[Object presence transitions]

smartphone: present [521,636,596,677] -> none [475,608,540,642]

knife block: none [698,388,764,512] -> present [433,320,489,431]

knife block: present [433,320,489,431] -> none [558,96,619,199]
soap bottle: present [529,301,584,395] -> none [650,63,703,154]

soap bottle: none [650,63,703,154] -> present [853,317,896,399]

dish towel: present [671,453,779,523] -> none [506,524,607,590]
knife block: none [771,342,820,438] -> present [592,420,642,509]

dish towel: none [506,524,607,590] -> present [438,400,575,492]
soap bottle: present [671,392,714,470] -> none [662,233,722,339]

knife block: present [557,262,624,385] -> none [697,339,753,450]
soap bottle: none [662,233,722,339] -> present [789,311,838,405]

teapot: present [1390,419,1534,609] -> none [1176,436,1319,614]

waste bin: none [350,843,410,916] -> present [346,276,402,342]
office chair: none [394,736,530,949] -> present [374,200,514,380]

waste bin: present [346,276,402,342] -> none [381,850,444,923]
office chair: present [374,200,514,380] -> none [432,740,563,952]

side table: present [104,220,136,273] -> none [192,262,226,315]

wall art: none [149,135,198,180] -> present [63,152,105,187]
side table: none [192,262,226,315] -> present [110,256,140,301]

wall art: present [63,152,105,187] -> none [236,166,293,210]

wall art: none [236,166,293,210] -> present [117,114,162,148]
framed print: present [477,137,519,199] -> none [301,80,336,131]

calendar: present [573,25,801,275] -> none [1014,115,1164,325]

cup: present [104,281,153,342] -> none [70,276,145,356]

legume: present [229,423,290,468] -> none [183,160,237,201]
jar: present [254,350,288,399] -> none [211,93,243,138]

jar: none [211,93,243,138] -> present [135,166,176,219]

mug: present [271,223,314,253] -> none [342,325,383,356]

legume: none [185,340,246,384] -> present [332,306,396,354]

*EXERCISE:* The task here is to output the line with "cup: present [104,281,153,342]" and all lines after it to the end of the records above, exactly and only those.

*FINISHED EXERCISE:*
cup: present [104,281,153,342] -> none [70,276,145,356]

legume: present [229,423,290,468] -> none [183,160,237,201]
jar: present [254,350,288,399] -> none [211,93,243,138]

jar: none [211,93,243,138] -> present [135,166,176,219]

mug: present [271,223,314,253] -> none [342,325,383,356]

legume: none [185,340,246,384] -> present [332,306,396,354]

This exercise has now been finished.